Task item: Can you give only the lines from the one containing "ei der Gestaltung" up to and including the one containing "gilt vor allem", with "Website" swapped for "Webseite" and nothing else altered?

Dataset entries:

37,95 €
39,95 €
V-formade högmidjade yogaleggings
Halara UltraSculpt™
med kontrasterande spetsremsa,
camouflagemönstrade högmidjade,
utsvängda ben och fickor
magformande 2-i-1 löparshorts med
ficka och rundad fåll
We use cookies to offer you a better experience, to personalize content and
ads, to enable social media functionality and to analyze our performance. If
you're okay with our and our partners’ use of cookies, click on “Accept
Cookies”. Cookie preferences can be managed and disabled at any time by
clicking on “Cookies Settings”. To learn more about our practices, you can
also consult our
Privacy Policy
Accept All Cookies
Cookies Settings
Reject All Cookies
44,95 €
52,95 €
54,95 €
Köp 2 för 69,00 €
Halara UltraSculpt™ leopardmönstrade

--

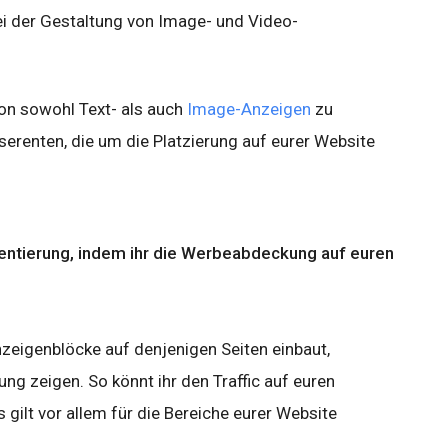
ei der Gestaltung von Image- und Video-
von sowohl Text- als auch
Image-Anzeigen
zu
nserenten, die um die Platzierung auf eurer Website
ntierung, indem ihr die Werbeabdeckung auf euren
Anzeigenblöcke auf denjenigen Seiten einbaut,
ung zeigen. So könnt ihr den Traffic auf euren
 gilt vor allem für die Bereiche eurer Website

Answer box:
ei der Gestaltung von Image- und Video-
von sowohl Text- als auch
Image-Anzeigen
zu
nserenten, die um die Platzierung auf eurer Webseite
ntierung, indem ihr die Werbeabdeckung auf euren
Anzeigenblöcke auf denjenigen Seiten einbaut,
ung zeigen. So könnt ihr den Traffic auf euren
 gilt vor allem für die Bereiche eurer Webseite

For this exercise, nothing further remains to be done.